Some of the Students’ Suggestions

Physical Separation

Providing barriers between visitors and animals was a common theme: some ideas went as far as to limit visitors to viewing animals only through a window or video feed. While effective, those ideas run counter to the educational goals of many of these exhibits.

 

• Set up a double layer of fencing or panels – providing more separation between animals and people, but making it harder to pet the animals.

 

• Don’t allow visitors to enter the pens with the animals. This provides separation between people and animal manure – the source of most zoonotic illnesses in animal contact situations.

 

• Make sure pens are regularly cleaned, to separate visitors from manure and soiled bedding.

 

• Recognize that some animals (young calves, goats) are more common sources of E.coli O157:H7 and other illnesses than others.
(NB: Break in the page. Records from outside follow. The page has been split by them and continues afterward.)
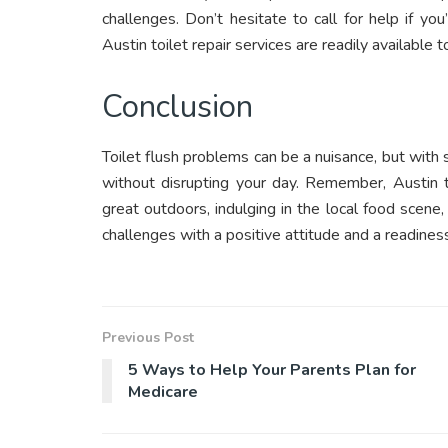
challenges. Don’t hesitate to call for help if yo
Austin toilet repair services are readily available t
Conclusion
Toilet flush problems can be a nuisance, but wi
without disrupting your day. Remember, Austin t
great outdoors, indulging in the local food scene,
challenges with a positive attitude and a readin
Previous Post
5 Ways to Help Your Parents Plan for
Medicare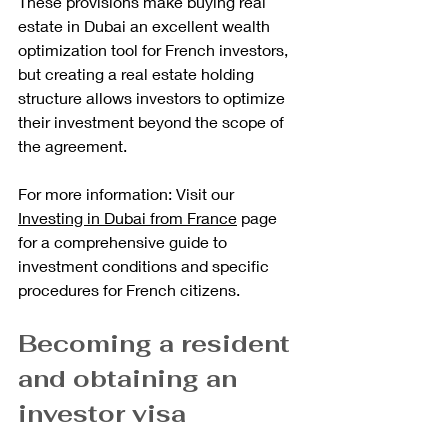
These provisions make buying real 
estate in Dubai an excellent wealth 
optimization tool for French investors, 
but creating a real estate holding 
structure allows investors to optimize 
their investment beyond the scope of 
the agreement.
For more information: Visit our 
Investing in Dubai from France
 page 
for a comprehensive guide to 
investment conditions and specific 
procedures for French citizens.
Becoming a resident 
and obtaining an 
investor visa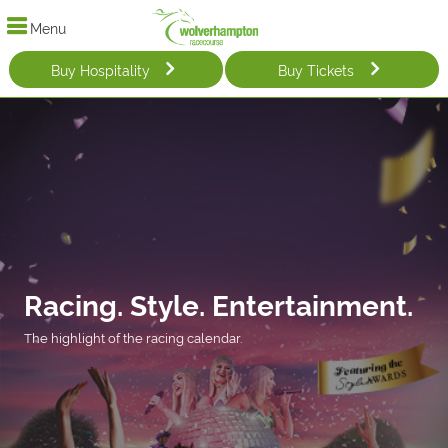
Menu
Buy Hospitality
Buy Tickets
Racing. Style. Entertainment.
The highlight of the racing calendar.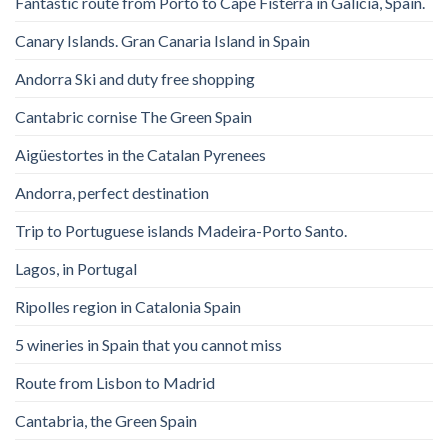
Fantastic route from Porto to Cape Fisterra in Galicia, Spain.
Canary Islands. Gran Canaria Island in Spain
Andorra Ski and duty free shopping
Cantabric cornise The Green Spain
Aigüestortes in the Catalan Pyrenees
Andorra, perfect destination
Trip to Portuguese islands Madeira-Porto Santo.
Lagos, in Portugal
Ripolles region in Catalonia Spain
5 wineries in Spain that you cannot miss
Route from Lisbon to Madrid
Cantabria, the Green Spain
Consider restricting contact with those animals.

 

Decreasing Dose-Load

These ideas were mostly centered around cleaning and disinfection – on both the animal side and the people side.

 

• Have a regular schedule for volunteers or staff to remove manure from animal pens.

 

• Regularly clean and disinfect fence and corral panels that both visitors and animals can touch.

 

• Make sure any animal that is sick or has diarrhea is promptly removed from the exhibit.

 

• Design the facility so people have to pass by sinks or sanitizing stations as they leave.

 

• Designate volunteers to keep sinks stocked with soap and towels and encourage all visitors to wash their hands.

 

• Make the hand-washing experience accessible and fun for kids, meaning sinks that are reachable by small children and that are colorful and inviting. Reward kids with a sticker for washing their hands.

 

• If strollers are allowed, decrease the number of germs that people might take home by having a “stroller wheel wash” station. Volunteers could clean and disinfect stroller wheels before leaving the exhibit. A disinfectant mat at the exit could help reduce the number of germs carried home.

 

Minimizing Contact Time

These ideas reflected the fact that the more time spent with germs –whether from the animals or a contaminated environment, the greater the chance of illness.

 

• Design the exhibit with a set, one-way traffic flow.

 

• Use volunteers to keep visitor traffic moving through the exhibit, discouraging excessive time spent with any one animal.

 

• Limit the number of hours or even days the exhibit is open.

 

• Put animals that are more common sources of germs (e.g., young calves or goats) toward the end of the exhibit, closer to the hand-washing stations. Or even have a hand sanitizer or sink right next to those animals.

 

Anyone assisting with animal exhibits can use the three principles of “preventing effective contacts” to come up with ideas of their own to keep visitors safe when visiting the animals. A complete reference, with background and prevention strategies is the Compendium of Measures to Prevent Disease Associated with Animals in Public Settings website.